The judgment appealed in the instant case was not a summary judgment, but a judgment after a trial on the merits. The trial court upheld the rejection of UM coverage. Where the validity of UM rejection is determined and made a factual finding by the trial court in a trial, an appellate court should not disturb that finding, "absent a determination that the trial court was manifestly erroneous." Carter v. Baham, 94-2809 (La. 1/27/95), 649 So.2d 967, 968. Under the factual circumstances summarized in J. Sexton's opinion, I am unable to say that the trial court was manifestly erroneous in its conclusion.
For the above reasons, I concur in the affirmance of the trial court's judgment upholding the validity of the UM rejection.
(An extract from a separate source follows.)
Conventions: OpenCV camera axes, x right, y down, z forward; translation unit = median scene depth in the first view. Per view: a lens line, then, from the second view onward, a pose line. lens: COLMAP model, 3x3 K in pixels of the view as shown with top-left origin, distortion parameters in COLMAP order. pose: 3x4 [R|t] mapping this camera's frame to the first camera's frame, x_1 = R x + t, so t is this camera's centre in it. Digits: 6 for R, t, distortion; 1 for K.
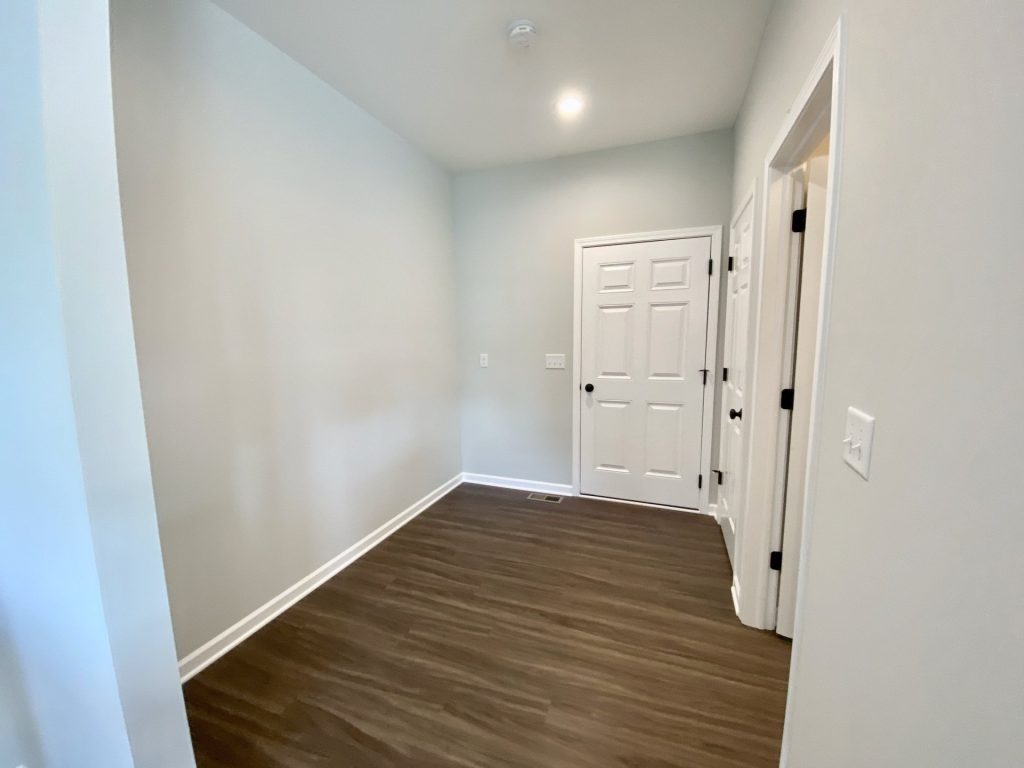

I respectfully dissent from the majority's analysis and the conclusion reached. The trial court was correct in finding that the rejection form executed by the plaintiff was invalid as a waiver of UM coverage. Regarding UM coverage, the Louisiana Supreme court has held that an insured must be given the opportunity to make a meaningful selection from the three options provided by LSA-R.S. 22:1406(D): (1) UM coverage equal to bodily injury limits in the policy; (2) UM coverage lower than bodily injury limits the policy; (3) no UM coverage. Tugwell v. State Farm Insurance Company, 609 So.2d 195 (La. 1992). Furthermore, LSA-R.S. 22:1406 is to be liberally construed to carry out the objective of providing recovery for those injured through no fault of their own. Mosley v. Dairyland Insurance Company, 614 So.2d 792 (La.App. 2d Cir. 1993) citing Roger v. Estate of Moulton, 513 So.2d 1126 (La. 1987) and Hoefly v. Government Employees Insurance Company, 418 So.2d 575 (La. 1982). When the policy, as was the policy in the instant case, is written for an amount of coverage equal to the statutory minimum, insurers are only required to offer the first and third options mentioned in Tugwell. West v. Louisiana Indemnity Company, 26,845 (La.App. 2d Cir. 4/5/95), 653 So.2d 194.
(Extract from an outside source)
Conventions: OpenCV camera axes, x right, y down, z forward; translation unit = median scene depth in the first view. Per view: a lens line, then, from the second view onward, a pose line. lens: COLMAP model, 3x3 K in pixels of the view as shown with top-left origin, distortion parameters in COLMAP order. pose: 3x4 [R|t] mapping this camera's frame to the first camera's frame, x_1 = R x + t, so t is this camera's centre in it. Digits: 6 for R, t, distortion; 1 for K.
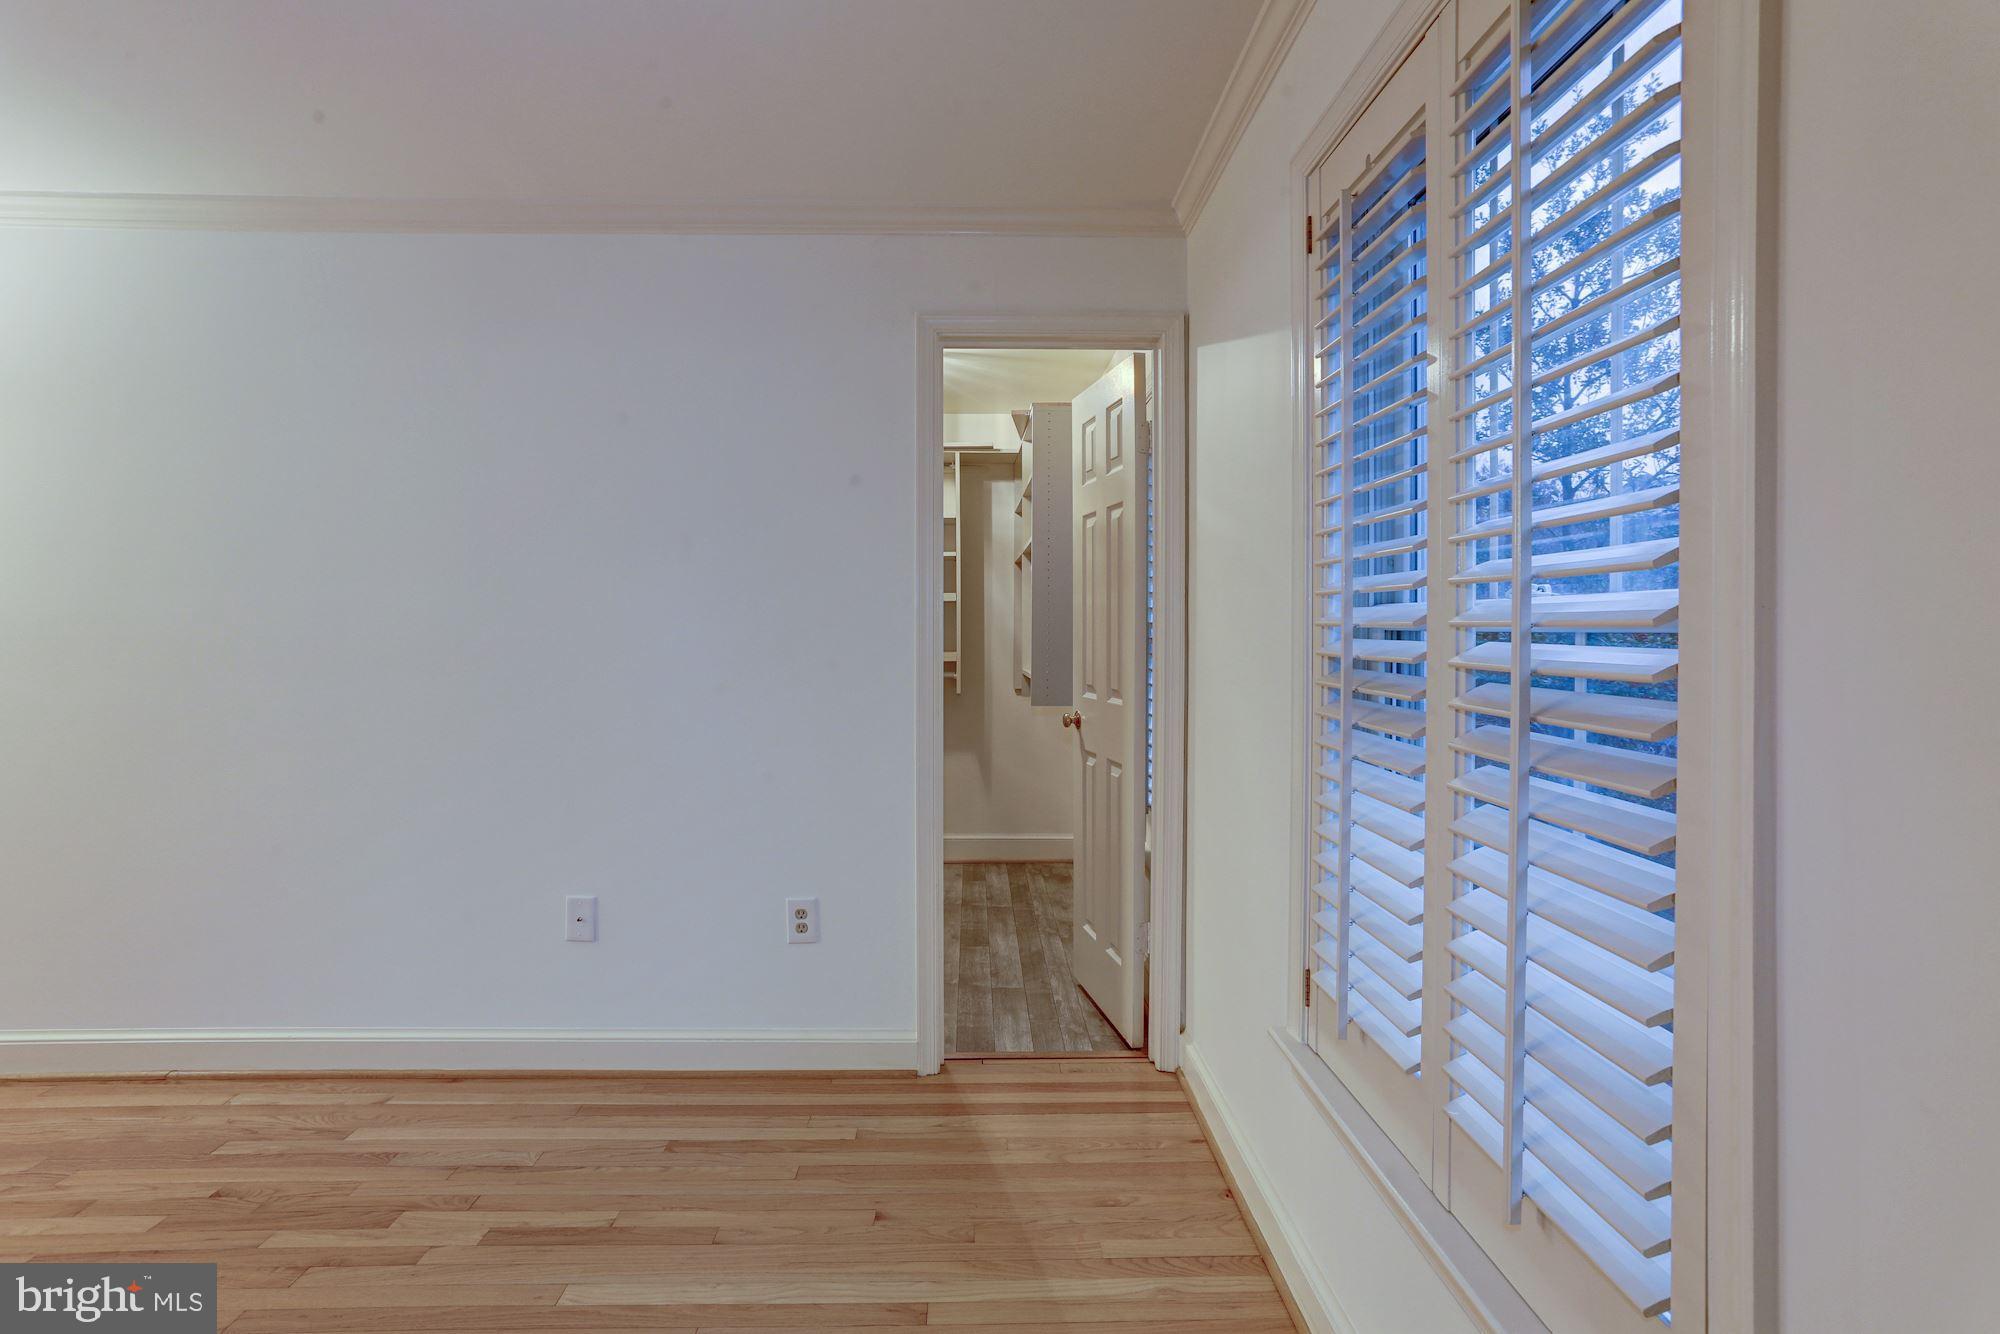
lens RADIAL K [[965.1, 0, 987.7], [0, 965.1, 645.0], [0, 0, 1]] dist [-0.055828, 0.036245]
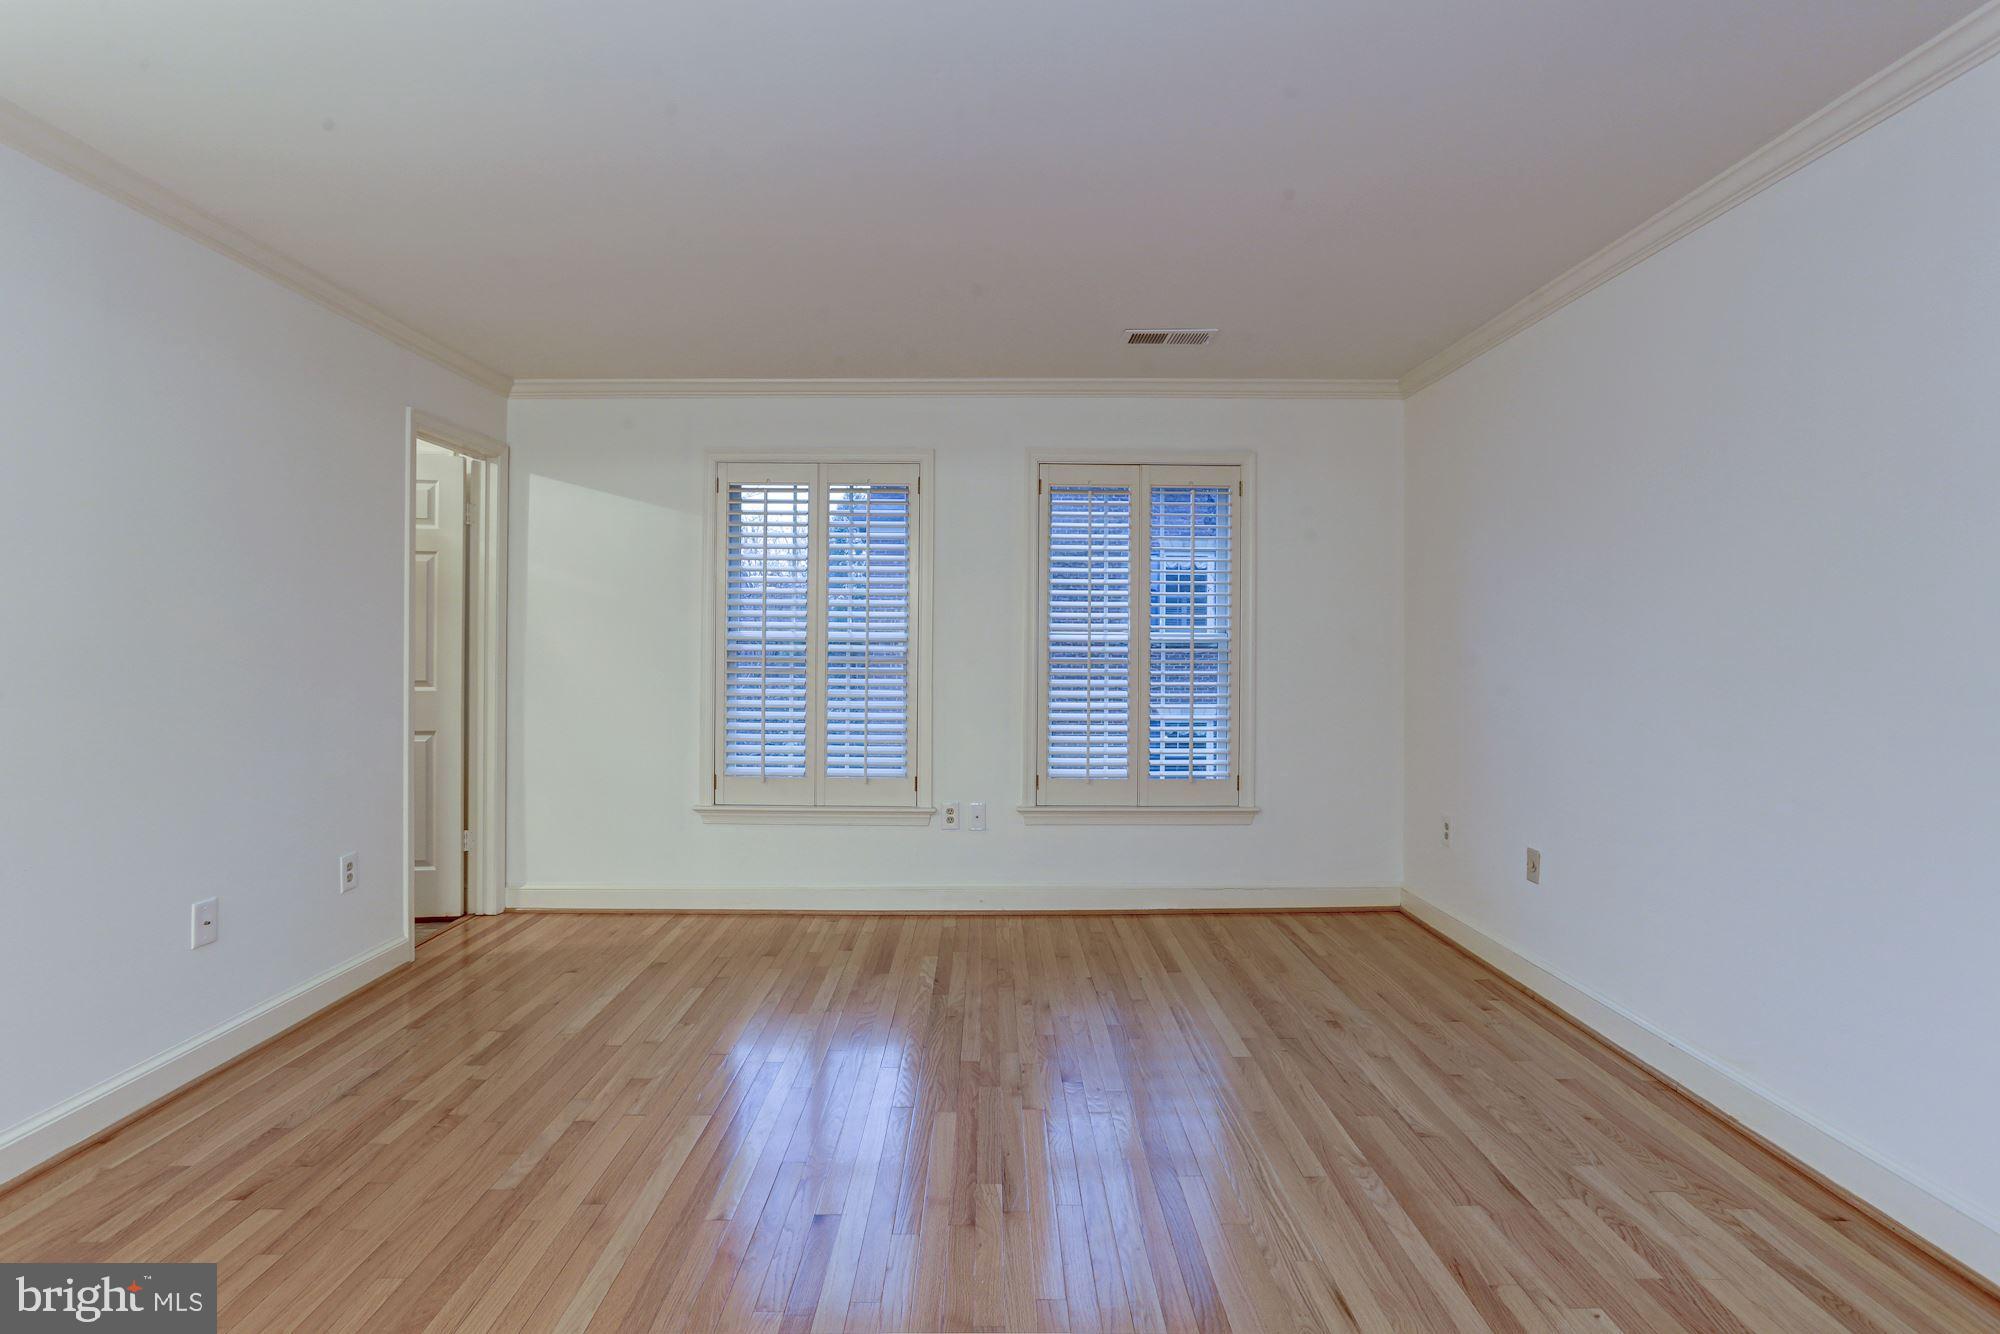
lens RADIAL K [[965.1, 0, 987.7], [0, 965.1, 645.0], [0, 0, 1]] dist [-0.055828, 0.036245]
pose [[0.017195, -0.001198, 0.999851, -1.542863], [0.009588, 0.999954, 0.001033, -0.005733], [-0.999806, 0.009568, 0.017206, 0.148160]]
The majority relies on this court's prior opinions finding valid rejections of UM coverage and approving certain rejection forms. See Thomas v. Goodson, 26,356 (La.App. 2d Cir. 12/07/94), 647 So.2d 1192 and Nelson v. Ragan, 26,724 (La.App. 2d Cir. 4/5/95), 653 So.2d 185, writ denied, 95-1161 (La. 6/16/95), 655 So.2d 332. However, the rejection forms in these cases specifically stated that the law requires the insurer to offer UM coverage in an amount equal to the bodily injury limits in the policy. The form in the instant case does not so state, but merely states that the insurer must provide UM coverage. The form does not fully apprise the insured of what he was rejecting when signing the rejection form. If the insured does not fully know what is being rejected, then he cannot be said to have meaningfully selected the option of no UM coverage.
The form in this case does not track the statute. Further, the form does not give the insured the opportunity to make a "meaningful selection" from the statutory options. Because the form does not fully comply with the Tugwell options, the result reached by the trial court is correct.